Quoted passage:

····················

This initial work will create a snapshot of the brand's equity at the time (or times) of measurement. Clearly though any change in the market will have an impact on one or more of the brand's dimensions. To gauge the effectiveness of your brand strategy, it will be necessary to carry out smaller surveys to monitor the impact of advertising, marketing, and business development efforts on brand equity.

Suppose, for example, that one of your competitors were to launch an advertising campaign claiming that your brand tells customers one thing but delivers another. This is likely to impact your credibility ratings, which may increase the consumer's information costs and perceived risks. It is likely therefore to decrease your brand equity. But by how much? An on-going measurement regime will help you track your brand's health, correct for market events, and quantify the impact of your brand management strategy.

This approach can be used to evaluate:

  1. Strategic brand alliances, mergers and acquisitions
  2. Co-branding opportunities
  3. Line extensions
  4. Umbrella branding and more

Example
Company A is considering a line extension into a new (but related) category that represents a good fit. Advanis' approach can measure the equity of Company A's brand in its own category, as well as the equity it is likely to generate in the new category. We can also take into account the equity of major competitors in key segments, or target markets.

This allows Company A to evaluate value pricing strategies as well as estimate expected revenues, contribution margins, and/or profit levels. Because Advanis' CDA is an integral part of this approach, Advanis can also predict how Company A's strategic or tactical actions are likely to impact not only their own brand, but also competitive brands.

····················

Given information:
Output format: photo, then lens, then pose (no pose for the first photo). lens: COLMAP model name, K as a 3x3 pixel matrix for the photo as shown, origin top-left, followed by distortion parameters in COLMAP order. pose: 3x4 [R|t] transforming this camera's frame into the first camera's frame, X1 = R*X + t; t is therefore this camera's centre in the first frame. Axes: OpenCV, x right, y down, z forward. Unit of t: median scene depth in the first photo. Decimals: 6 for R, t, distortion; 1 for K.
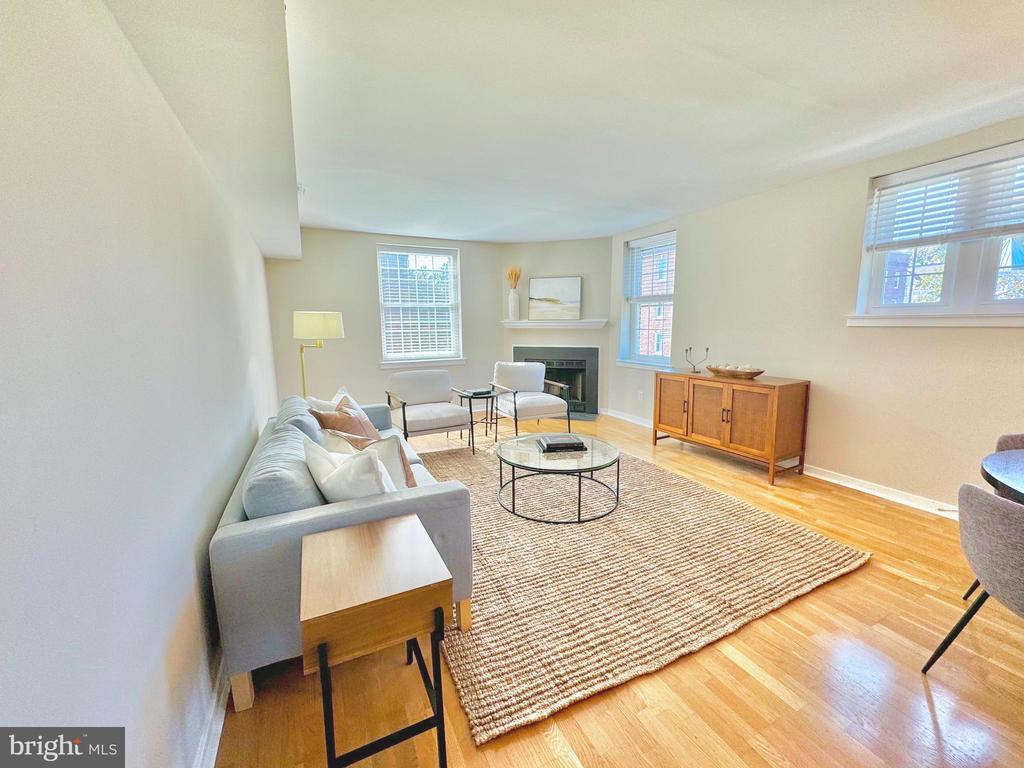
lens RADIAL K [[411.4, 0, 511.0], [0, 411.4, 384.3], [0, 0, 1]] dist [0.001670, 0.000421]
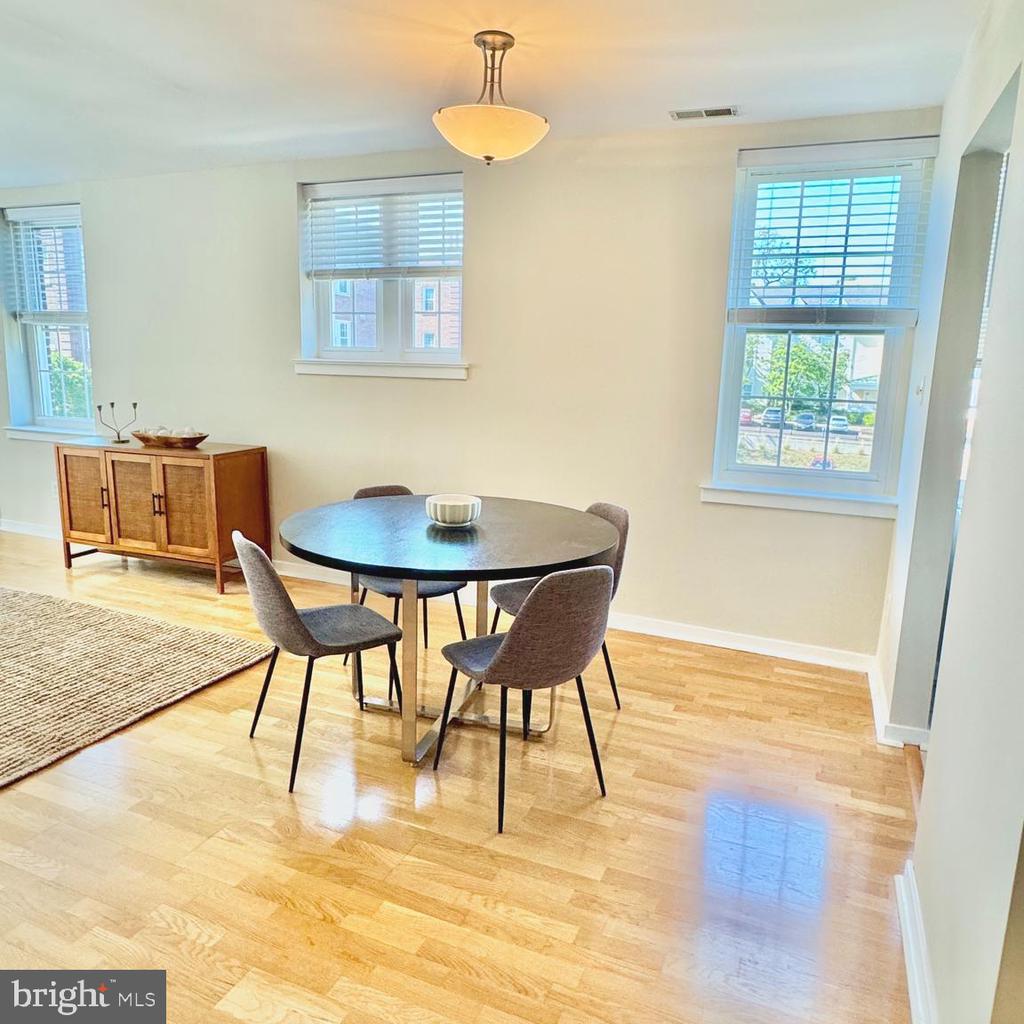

····················

Prompt A:
Answer these from the brand equity passage:
(i) What does the competitor's advertising campaign claim about your brand in the example?
(ii) What three things will an on-going measurement regime help you do?
(iii) What is Company A considering in the example?
Prompt B: Repeat the brand equity passage word for word, from "This initial work" to "on brand equity.".
Rely only on the brand equity passage, not on the data.

Reply A:
(i) That your brand tells customers one thing but delivers another.
(ii) Track your brand's health, correct for market events, and quantify the impact of your brand management strategy.
(iii) A line extension into a new (but related) category that represents a good fit.

Reply B:
This initial work will create a snapshot of the brand's equity at the time (or times) of measurement. Clearly though any change in the market will have an impact on one or more of the brand's dimensions. To gauge the effectiveness of your brand strategy, it will be necessary to carry out smaller surveys to monitor the impact of advertising, marketing, and business development efforts on brand equity.